I’ve been having quite a few discussions recently on the merits and disadvantages of using WYSIWYG editors, like Dreamweaver and iWeb, and even direct PSD to HTML converters such as SiteGrinder, for the creation of websites. Is it possible to create valid, accessible, and cleanly marked-up pages with such tools? These applications all too often create tag soups consisting primarily of tables and absolutely positioned elements, that browsers struggle to render and search engines fail to comprehend. However, in the hands of a skilled designer, can these problems be overcome?

A note on the definition of WYSIWYG: a web WYSIWYG editor is a program that automatically generates HTML / CSS code based on a visual design. Photoshop by itself is not a WYSIWYG editor, because it does not generate HTML – it only aids in the design process.

The main problems I perceive with WYSIWYG editors is that it is all too easy to use improper techniques when creating a site – for example, using double line-breaks instead of paragraph blocks, or using a “layout table”, instead of proper CSS. Utilizing only the basic interfaces that such editors provide, it is very difficult and confusing to gain fine control over the layout and appearance of a page, and this more often that not leads to the designer resorting to crude techniques, as above, to achieve the perfection (ironically) they desire. The fact that the underlying code is often fully hidden beneath the WYSIWYG interface is also detrimental, as the designer cannot see for themselves the result of the actions they perform on that interface.
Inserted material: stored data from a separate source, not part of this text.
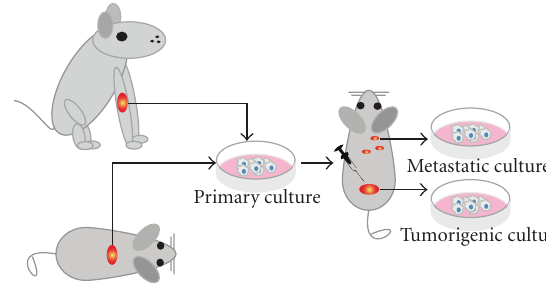
Figure 2: Animal cell lines. Schematic representation shows how cell cultures are established from spontaneous canine or murine osteosarcoma. After subsequent injections of the cells into mice, tumorigenic and/or metastatic cultures can be established from the tumors or the metastases, respectively. Please note that dissemina- tion of cells after cell injections is often referred to as metastasis; however, often it is not proved whether these cells are true metastases from a primary tumor or cells that migrated through the body after injection of the cell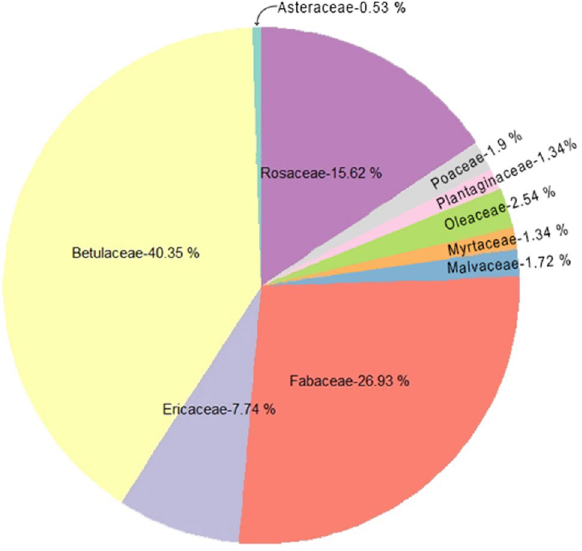
Figure 1. Pie-chart of ten major plant families and their pollen load percentage found on proboscides of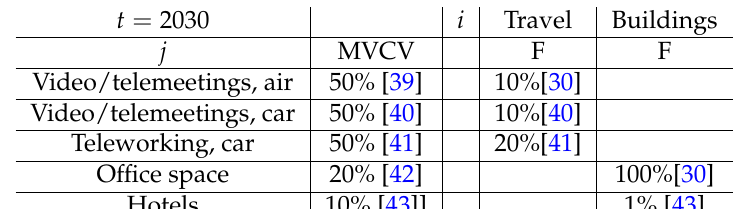
Table 11. Smart Services saving ICT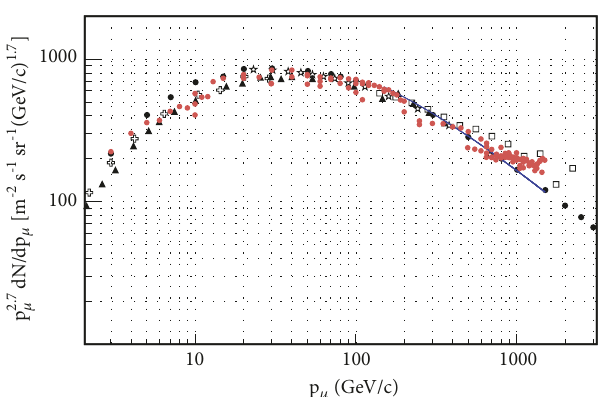
Figure 9: Muon flux generated using CORSIKA at the top of the hill (i.e. 2 k.m. above the sea level) with primary protons in energy range 1-20 TeV(brown dots) and its comparison with the existing experimental fluxes ( ‰ [2], △ [7], +[8], ◻ [9], ∙ [10]) and the flux (solid blue line) from [11].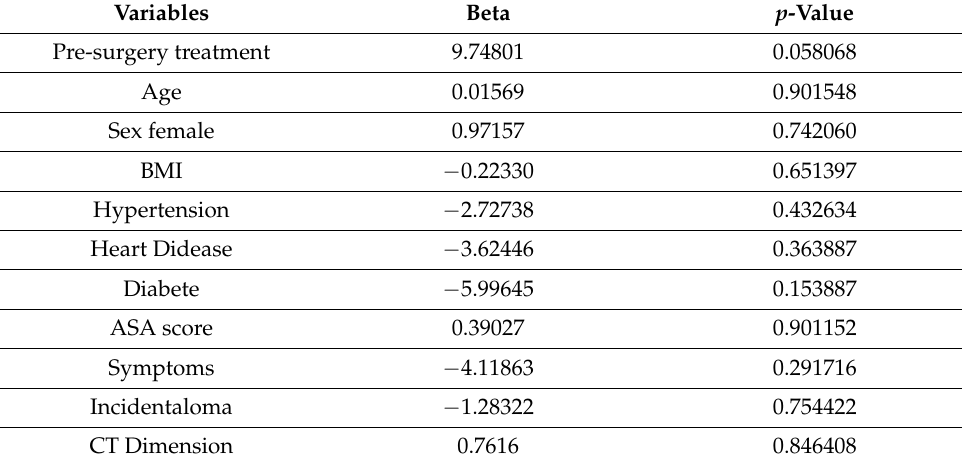
Table 3. Results for difference in diastolic blood pressure at end of surgery (multivariare analysis). Variables Beta p -Value Pre-surgery treatment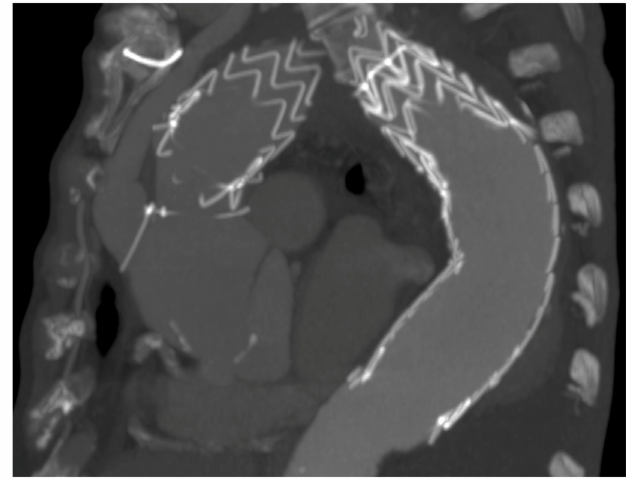
Figure 5. Example of retrograde dissection in a type I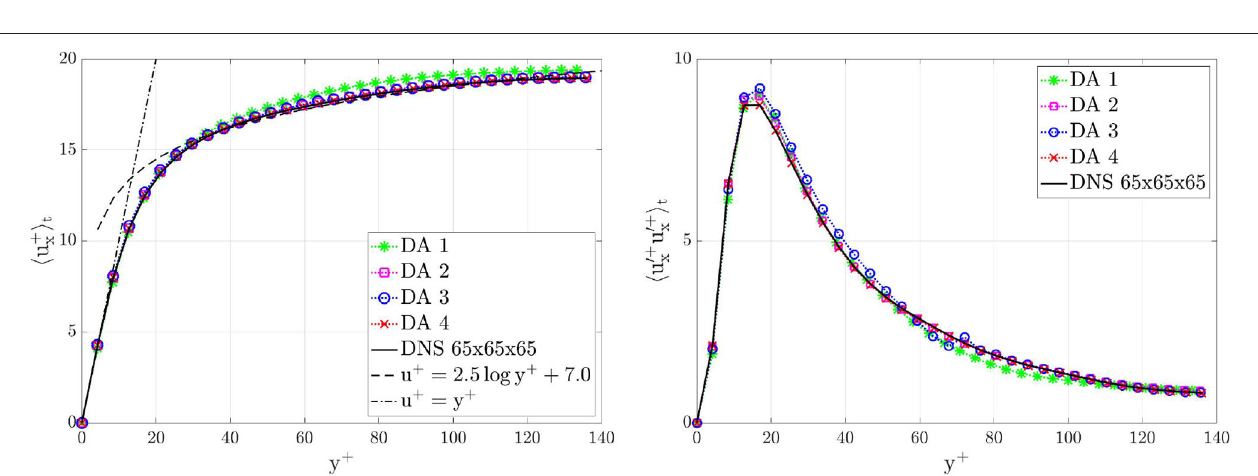
FIGURE 9 | Turbulent channel flow: comparison between DA predictions and ground truth on a line parallel to the y -axis and centered in the z -direction, i.e., z = π h , for x = 3 π h . Left: stream-wise mean velocity profiles h u x ( x = 3 π h , y , z = π h , t ) i t . Right: RSS profiles h u ′ x ( x = 3 π h , y , z = π h , t ) u ′ x ( x = 3 π h , y , z = π h , t ) i t . Results are plotted in wall units and are shown for the bottom half part of the channel, i.e., y ≤ h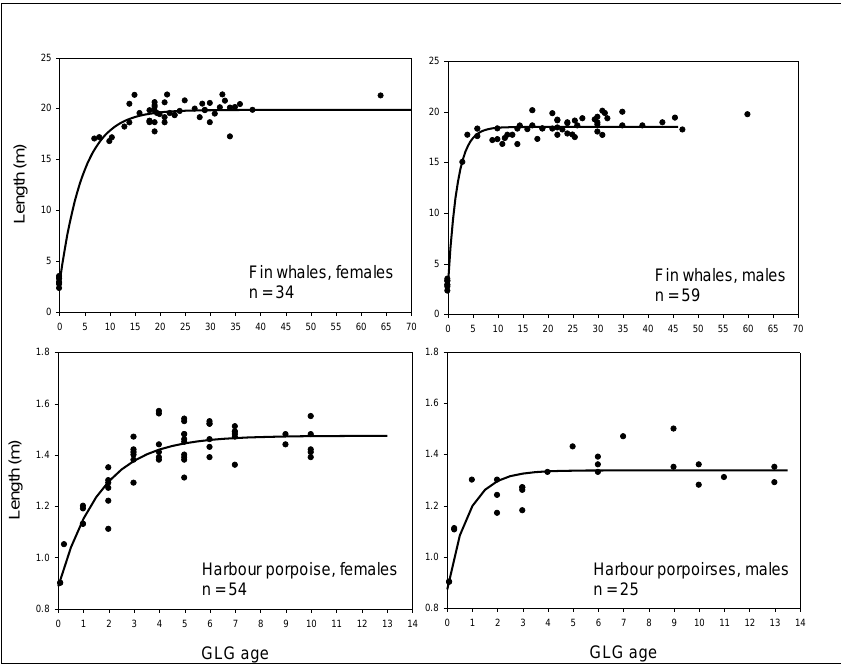
Fig. 4. Growth in female and male fin whales and harbour porpoises for GLG age. No data on sex for the GLG aged Antarctic minke whales were available thus no data on the asymptotic growth within this group are presented. The line is mean asymptotic growth in length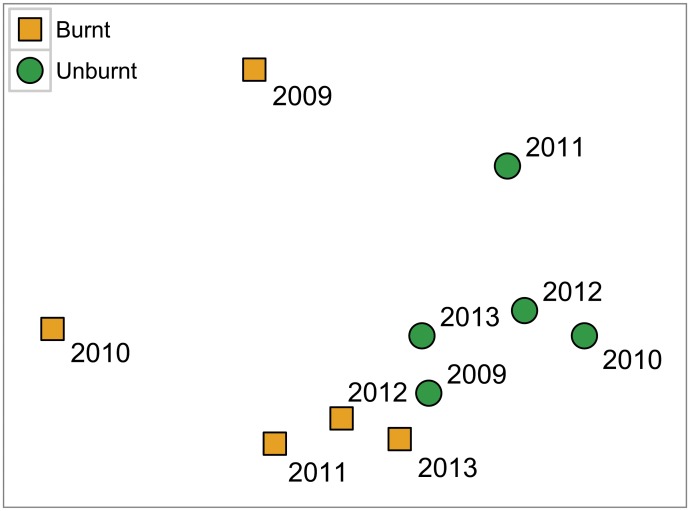
MDS plot of reptile community composition in each sampling year at burnt (square orange symbols) and unburnt sites (round green symbols).Stress = 0.05.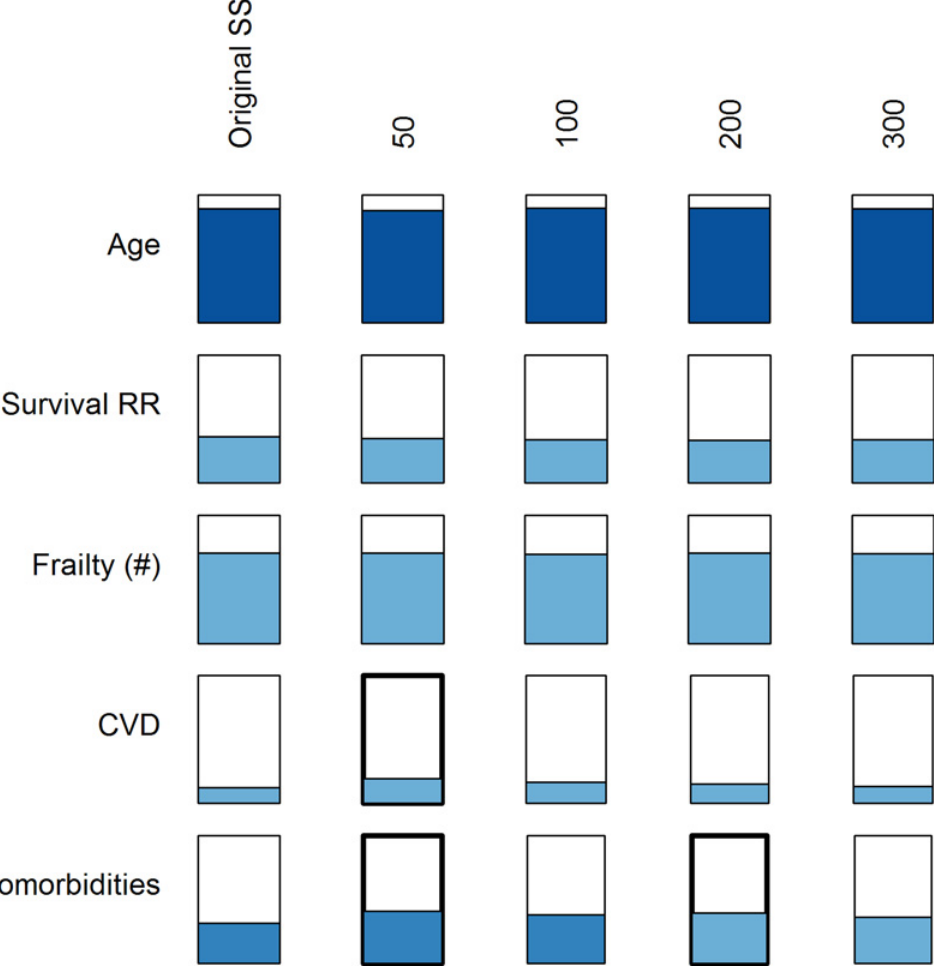
Fig 8. Effects of RP sample size on prediction of age and health outcomes. The study population represented here are individuals aged 20 – 70 from the InCHIANTI data set with RPs of various sample sizes drawn randomly from the study population. The width of the rectangle represents the average effect size among significant analyses, relative to the effect size of the rectangle in the leftmost column (entire study population as its own RP). The percentage of significant p-values is represented by the height of shading within the rectangle, the shading colour represents the direction of the effect (blue is a positive effect), and the hue represents the average p -value among the significant p-values, with darker hues indicating lower p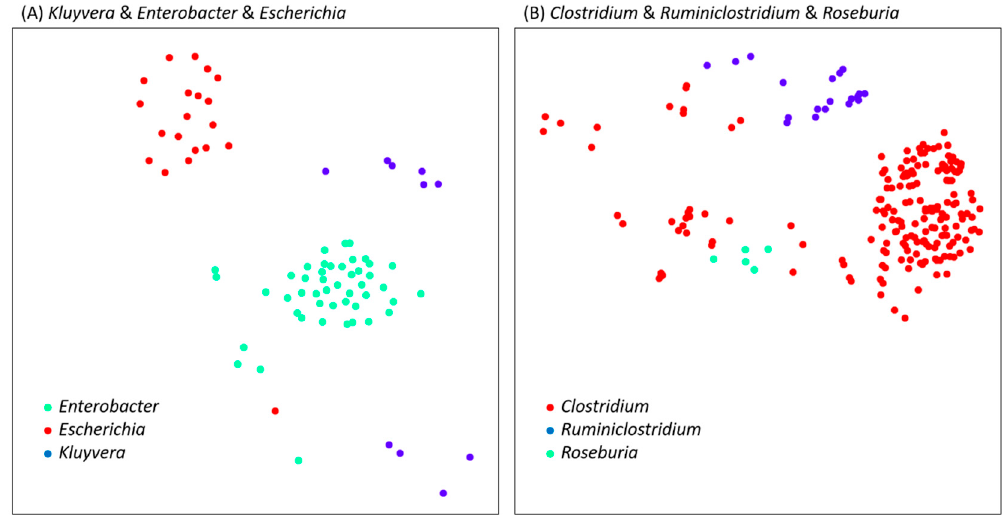
Figure 3. Multidimensional scaling ordination plot based on homologous distances among the dataset Kluyvera and Enterobacter and Escherichia ( A ) and Clostridium and Ruminiclostridium and Roseburia ( B ). Different colors represent different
Here the WYSIWYG editors themselves are sometimes to blame, as they often do not follow accepted standards when implementing the designer’s commands (e.g. <font> tags instead of CSS). This problem I’ve seen particularily in SiteGrinder, which while claiming to generate valid and well-formed code inevitably ends up producing HTML that is littered with empty elements and oxymoronic tags (e.g. one-line paragraphs split straight down the middle of sentences).

Nevertheless, if the designer is very careful, I suppose it is entirely possible to create a well-formed, valid, and accessible page in a WYSISYG editor, but as soon as they start doing things like using absolute positioning to get that image in “just the right place”, instead of properly applying margins (because they can’t, the interface doesn’t allow for it), or having spans directly inside paragraphs just to change the font-size (did the editor really just put that in?), then the quality rapidly goes downhill, with the designer unable or incapable of rectifying things.

Therefore, it is desirable that designers attempting to use a WYSIWYG editor still have a functional knowledge of the mechanisms of HTML, so that during the creation of the sites the designer can still understand the correct way to achieve their goal (e.g. apply margins, don’t make it absolutely positioned). Without such knowledge, it is next to inevitable that the designer will sooner or later be forced to use the WYSIWYG interfaces in such a way that the code of the page is deformed. Then you can say goodbye to validity, accessibility, searchability and speed.